Por: Pavlusha K. Luyando Joo
Uno de los grandes males del siglo XXI es el aburrimiento crónico, este fenómeno se ha observado desde hace dos décadas constatándose que numerosas personas se aburren y huyen desesperados de ese estado indeseable e inaguantable. El aburrimiento acontece en lo más íntimo de la persona y provoca un gran vacío existencial y la fuga de si.Todo lo que hay lo siente indiferente y todo carece deimportancia.
La persona no encuentra nada apasionante con lo cual llenar sus horas y pierde la capacidad de experimentar sensaciones agradables, sintiendo que poco a poco el hastío y la desmotivación van ganando terreno.
Varios estudios psicológicos y sociológicos
advierten que una persona aburrida – con respecto a otra que no lo está - se
expone a tener conductas adictivas como el consumo de alcohol y estupefacientes,
sexo, pornografía, compras compulsivas, ludopatía, adicción al internet, juegos
en red (sobre todo los jóvenes); etc.
Incluso el trabajo se convierte en una forma de evasión del aburrimiento.
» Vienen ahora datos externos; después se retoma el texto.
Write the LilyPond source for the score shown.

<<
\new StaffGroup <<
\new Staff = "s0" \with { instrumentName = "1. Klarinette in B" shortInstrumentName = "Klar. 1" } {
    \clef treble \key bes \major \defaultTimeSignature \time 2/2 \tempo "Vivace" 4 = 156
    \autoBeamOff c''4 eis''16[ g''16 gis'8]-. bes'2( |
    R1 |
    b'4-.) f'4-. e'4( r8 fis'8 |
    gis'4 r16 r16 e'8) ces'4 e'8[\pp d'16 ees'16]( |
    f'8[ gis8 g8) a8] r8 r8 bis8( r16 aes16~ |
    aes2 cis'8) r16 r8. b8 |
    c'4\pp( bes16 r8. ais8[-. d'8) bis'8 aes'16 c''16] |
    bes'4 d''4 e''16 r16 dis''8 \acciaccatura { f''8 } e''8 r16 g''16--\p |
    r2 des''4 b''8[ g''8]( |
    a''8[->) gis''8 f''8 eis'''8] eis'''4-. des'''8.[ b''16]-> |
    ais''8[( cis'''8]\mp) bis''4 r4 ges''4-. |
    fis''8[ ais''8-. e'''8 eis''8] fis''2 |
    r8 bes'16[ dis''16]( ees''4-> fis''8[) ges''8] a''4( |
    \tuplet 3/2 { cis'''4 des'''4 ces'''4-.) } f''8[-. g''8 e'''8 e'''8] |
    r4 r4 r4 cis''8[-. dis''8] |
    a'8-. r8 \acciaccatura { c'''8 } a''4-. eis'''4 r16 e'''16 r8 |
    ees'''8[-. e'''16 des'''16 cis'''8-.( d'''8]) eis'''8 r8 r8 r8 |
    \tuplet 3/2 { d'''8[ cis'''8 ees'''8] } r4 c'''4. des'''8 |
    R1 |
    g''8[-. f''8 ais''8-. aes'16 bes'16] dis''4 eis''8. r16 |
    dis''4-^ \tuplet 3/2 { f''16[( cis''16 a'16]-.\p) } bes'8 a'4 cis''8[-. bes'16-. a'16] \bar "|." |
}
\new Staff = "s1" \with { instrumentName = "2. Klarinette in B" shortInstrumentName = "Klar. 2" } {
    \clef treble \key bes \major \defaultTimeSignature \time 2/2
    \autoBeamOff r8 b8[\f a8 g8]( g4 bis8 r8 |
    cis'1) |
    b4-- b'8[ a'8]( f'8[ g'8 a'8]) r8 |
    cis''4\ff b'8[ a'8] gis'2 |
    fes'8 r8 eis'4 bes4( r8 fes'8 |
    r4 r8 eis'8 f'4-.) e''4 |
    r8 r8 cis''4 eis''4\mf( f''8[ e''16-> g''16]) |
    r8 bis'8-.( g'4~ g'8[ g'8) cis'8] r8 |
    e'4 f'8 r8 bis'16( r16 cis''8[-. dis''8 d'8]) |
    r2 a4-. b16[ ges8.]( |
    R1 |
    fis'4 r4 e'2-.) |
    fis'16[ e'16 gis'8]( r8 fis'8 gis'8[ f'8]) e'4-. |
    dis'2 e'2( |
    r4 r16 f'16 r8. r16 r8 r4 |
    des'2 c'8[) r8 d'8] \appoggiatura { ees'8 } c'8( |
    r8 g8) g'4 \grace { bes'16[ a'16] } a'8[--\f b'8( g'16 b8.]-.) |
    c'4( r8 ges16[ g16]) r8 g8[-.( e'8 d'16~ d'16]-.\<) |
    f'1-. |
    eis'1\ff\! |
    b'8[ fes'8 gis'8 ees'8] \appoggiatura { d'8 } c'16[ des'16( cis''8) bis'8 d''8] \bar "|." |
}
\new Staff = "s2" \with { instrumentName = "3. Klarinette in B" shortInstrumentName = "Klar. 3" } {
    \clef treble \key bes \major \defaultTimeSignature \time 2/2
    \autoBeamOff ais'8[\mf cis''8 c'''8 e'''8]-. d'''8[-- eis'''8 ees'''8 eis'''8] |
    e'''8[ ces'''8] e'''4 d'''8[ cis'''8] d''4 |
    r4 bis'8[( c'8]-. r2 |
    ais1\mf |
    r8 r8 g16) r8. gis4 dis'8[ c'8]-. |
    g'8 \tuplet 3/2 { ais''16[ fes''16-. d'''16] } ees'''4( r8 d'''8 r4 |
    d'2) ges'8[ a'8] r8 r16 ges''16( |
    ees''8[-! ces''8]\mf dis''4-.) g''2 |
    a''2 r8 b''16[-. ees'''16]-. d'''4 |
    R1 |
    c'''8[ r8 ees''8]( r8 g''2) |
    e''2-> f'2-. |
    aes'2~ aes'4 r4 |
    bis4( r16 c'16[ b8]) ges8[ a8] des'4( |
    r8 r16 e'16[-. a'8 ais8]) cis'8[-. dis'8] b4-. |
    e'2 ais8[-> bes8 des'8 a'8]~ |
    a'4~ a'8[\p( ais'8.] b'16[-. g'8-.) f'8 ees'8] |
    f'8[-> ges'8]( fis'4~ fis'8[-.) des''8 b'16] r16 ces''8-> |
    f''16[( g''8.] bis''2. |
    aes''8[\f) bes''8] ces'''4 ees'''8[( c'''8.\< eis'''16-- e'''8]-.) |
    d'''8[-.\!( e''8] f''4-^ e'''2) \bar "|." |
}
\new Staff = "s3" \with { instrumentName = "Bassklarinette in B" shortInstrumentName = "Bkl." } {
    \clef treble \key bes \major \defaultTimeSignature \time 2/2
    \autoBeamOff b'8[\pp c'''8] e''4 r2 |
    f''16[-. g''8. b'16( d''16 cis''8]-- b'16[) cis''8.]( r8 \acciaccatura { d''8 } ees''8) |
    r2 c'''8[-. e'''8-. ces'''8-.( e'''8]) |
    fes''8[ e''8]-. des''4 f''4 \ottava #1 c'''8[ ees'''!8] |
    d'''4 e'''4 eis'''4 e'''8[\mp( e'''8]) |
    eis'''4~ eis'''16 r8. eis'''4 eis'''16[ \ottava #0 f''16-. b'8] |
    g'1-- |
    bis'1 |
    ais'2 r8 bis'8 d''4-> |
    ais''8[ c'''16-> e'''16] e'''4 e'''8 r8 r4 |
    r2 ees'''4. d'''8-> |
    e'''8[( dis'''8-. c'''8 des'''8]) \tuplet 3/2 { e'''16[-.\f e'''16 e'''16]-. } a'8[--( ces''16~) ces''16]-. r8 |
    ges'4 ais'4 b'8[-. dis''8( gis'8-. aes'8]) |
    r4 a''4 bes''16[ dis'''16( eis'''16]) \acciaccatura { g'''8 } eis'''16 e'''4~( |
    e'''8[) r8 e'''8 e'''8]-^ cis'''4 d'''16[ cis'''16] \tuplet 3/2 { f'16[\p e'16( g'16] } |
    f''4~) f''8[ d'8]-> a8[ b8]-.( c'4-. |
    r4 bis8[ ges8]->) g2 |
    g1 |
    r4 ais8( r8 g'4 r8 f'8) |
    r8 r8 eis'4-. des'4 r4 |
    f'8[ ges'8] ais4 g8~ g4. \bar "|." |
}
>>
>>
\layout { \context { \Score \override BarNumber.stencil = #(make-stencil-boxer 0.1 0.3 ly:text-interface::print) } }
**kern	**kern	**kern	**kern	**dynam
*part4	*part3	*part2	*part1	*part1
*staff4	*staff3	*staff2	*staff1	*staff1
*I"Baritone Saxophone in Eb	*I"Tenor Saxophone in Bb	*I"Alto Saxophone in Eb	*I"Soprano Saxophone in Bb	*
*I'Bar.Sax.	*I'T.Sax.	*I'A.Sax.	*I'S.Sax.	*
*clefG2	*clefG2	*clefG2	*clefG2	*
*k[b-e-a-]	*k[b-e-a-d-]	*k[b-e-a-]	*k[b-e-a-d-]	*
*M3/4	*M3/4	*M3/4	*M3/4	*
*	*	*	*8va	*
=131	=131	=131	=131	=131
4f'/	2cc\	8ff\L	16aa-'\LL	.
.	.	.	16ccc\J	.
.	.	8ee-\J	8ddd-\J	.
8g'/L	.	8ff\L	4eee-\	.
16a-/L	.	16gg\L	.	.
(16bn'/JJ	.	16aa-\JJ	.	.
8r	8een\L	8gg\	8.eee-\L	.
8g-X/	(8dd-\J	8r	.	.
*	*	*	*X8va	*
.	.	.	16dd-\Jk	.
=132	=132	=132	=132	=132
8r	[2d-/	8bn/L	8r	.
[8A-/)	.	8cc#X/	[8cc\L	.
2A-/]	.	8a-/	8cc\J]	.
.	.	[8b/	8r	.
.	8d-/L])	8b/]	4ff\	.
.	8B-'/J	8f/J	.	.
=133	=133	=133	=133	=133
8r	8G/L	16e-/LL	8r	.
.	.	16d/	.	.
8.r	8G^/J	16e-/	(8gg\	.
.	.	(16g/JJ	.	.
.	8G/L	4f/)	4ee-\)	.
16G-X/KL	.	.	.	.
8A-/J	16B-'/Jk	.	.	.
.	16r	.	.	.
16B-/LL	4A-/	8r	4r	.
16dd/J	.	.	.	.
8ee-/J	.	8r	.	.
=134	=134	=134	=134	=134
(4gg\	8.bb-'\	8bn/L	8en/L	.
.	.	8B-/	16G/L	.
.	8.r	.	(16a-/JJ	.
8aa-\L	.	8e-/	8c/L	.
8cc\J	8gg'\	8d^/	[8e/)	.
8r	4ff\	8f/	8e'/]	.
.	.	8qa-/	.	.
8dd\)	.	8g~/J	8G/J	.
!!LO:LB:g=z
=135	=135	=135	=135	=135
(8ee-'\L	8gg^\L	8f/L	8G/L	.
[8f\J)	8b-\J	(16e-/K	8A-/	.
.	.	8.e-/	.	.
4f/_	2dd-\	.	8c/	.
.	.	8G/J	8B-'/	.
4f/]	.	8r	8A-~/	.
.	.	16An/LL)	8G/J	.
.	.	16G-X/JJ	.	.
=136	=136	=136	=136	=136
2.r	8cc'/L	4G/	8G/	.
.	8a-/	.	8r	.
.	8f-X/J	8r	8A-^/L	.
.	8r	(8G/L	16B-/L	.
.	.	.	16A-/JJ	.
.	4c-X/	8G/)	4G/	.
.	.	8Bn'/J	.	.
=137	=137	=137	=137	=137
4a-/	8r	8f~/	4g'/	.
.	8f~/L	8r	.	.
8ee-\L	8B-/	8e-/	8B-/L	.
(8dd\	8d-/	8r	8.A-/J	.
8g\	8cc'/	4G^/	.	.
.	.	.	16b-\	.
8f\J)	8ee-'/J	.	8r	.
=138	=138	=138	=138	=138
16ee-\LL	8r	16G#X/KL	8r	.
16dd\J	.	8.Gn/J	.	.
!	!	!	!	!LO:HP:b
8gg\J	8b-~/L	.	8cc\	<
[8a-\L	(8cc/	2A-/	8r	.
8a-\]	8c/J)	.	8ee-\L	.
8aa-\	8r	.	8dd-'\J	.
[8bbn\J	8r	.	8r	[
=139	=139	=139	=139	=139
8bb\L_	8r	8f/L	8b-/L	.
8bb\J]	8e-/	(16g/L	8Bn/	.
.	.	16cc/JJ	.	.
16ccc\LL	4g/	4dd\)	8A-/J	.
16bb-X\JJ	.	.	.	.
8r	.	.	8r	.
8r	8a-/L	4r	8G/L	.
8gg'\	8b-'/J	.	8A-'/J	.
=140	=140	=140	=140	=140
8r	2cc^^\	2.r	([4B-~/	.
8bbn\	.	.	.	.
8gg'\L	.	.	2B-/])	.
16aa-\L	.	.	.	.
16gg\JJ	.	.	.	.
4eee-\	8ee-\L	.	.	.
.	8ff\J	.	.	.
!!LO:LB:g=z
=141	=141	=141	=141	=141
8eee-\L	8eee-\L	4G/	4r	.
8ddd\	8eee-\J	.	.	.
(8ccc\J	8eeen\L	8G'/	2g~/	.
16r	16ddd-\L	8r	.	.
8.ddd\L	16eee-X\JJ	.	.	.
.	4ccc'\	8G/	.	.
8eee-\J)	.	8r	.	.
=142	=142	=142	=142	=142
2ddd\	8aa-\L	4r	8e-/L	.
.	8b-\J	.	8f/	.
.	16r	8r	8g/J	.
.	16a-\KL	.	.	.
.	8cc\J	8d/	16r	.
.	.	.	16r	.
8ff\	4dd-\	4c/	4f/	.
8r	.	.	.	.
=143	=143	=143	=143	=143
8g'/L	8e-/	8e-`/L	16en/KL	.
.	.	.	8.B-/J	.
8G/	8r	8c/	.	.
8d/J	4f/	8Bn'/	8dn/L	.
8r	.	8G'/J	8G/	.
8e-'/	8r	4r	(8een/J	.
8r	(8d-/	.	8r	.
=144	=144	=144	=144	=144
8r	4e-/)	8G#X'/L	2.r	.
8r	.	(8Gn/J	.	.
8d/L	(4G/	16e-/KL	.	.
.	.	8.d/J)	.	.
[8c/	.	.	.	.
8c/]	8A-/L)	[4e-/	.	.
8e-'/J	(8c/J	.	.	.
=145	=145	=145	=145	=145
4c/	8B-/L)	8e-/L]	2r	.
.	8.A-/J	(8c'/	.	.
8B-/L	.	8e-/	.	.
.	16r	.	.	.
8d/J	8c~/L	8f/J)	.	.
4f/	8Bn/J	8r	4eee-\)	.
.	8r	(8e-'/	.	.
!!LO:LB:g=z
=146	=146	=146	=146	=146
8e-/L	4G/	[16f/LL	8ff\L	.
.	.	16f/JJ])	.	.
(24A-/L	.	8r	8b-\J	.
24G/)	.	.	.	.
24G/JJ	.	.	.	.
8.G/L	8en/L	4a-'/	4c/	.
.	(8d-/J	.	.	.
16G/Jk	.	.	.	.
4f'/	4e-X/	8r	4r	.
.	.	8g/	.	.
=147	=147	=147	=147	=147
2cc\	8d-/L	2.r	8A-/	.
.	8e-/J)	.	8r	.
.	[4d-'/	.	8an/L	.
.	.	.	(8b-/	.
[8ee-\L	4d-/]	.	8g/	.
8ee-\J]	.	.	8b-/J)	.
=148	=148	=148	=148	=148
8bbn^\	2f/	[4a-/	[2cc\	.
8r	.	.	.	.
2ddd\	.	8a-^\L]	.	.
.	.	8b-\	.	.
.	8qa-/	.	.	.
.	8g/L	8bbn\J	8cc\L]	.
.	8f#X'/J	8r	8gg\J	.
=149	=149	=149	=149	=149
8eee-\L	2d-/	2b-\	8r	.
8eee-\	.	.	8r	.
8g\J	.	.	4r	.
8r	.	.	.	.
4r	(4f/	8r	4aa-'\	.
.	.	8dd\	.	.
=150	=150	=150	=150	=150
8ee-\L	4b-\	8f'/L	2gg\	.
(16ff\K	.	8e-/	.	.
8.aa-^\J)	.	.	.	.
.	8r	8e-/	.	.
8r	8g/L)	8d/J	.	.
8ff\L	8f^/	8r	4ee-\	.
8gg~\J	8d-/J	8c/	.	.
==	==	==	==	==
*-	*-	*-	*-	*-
La persona aburrida se impone mil quehaceres porque le cuesta estar en quietud. Lo paradójico es que la serenidad le produce ansiedad. La persona aburrida muchas veces le cuesta mucho escuchar misa o sentarse en la banca de una capilla, muchos menos rezar, no encuentra sentido en lo espiritual, por ello es frecuente que la fe se debilite o termine abandonando sus creencias.
¿Cuál es el antídoto para prevenir el
aburrimiento?
Lo primero que hay que hacer es procurar buscar
equilibrio. Nuestra vida necesita no solo de los bienes materiales para
subsistir, sino también de los psicológicos y espirituales.
Así como se necesitan alimentos para nutrir el
cuerpo, también se necesita del descanso y del ocio sano para disipar nuestra
mente. También se necesita de alimento espiritual para el alma. Si no hay
equilibrio en el cuidado de estas tres dimensiones: cuerpo, mente y espíritu; la
persona se disocia, en cuanto estas tres realidades deben estar en armonía para
procurar una buena salud o sentirse bien. Cuando una persona se encuentra en el
estado de aburrimiento crónico es un indicador que ha descuidado de alguna
forma una de esas tres dimensiones mencionadas.
Por ello mejor es la prevención procurando aprovechar
los momentos de Ocio
Procurando alimentarse espiritualmente: A través de lecturas espirituales
edificantes, como la biografía de un santo, acerca de cómo procurar ser
virtuoso.
Procurando el encuentro consigo mismo y la
calma psicológica:
Aquietar el espíritu: Por medio de la reflexión, el autoanálisis. En este punto es muy recomendable que el católico haga un examen de conciencia diario para ver en que ha fallado y que en cosas puede mejorar teniendo como punto de referencia las enseñanzas de Jesús. Las caminatas y acostumbrase al silencio ayudan a esta tarea.
Elevando su cultura:
La asistencia a espectáculos culturales en general, vistas a museos, iglesias y monumentos históricos, la lectura de novelas, libros de historia o de biografías de vidas ilustres son fundamentales para abrir horizontes en el pensamiento, en la inteligencia y en la voluntad. Hoy con la tecnología moderna se tiene audiolibros, conferencias y documentales que ayudan a ello. Una persona que se alimenta de cultura tiene una más amplitud de criterio para la resolución de problemas.Busca el goce estético: En la naturaleza se ve la creación
de Dios, así como en el arte se trasluce la inteligencia del hombre dotado por
Dios, por ello la contemplación que se hace en el campo, en la playa, en las
obras artísticas (pintura, música; etc.) ayudan a alimentar al espíritu en
cuanto al encuentro con lo bello.
Descanso al cuerpo: Muy importante es el descanso y el sueño, el
cuerpo no se le debe exprimir ya que lo hace vulnerable tarde o temprano a las
enfermedades físicas y mentales, como la ansiedad y la depresión si es que no
se descansa.
Descanso al espíritu: La Oración contemplativa, los retiros, la confesión y comunión frecuente
aseguran el alimento espiritual que da la fortaleza espiritual para las
distintas situaciones que se presentan en nuestras vidas.
El ocio no
es solamente “divertirse” o “disiparse”, es la apertura y comunicación con lo
divino. Ayuda encontrar el sentido que necesitamos.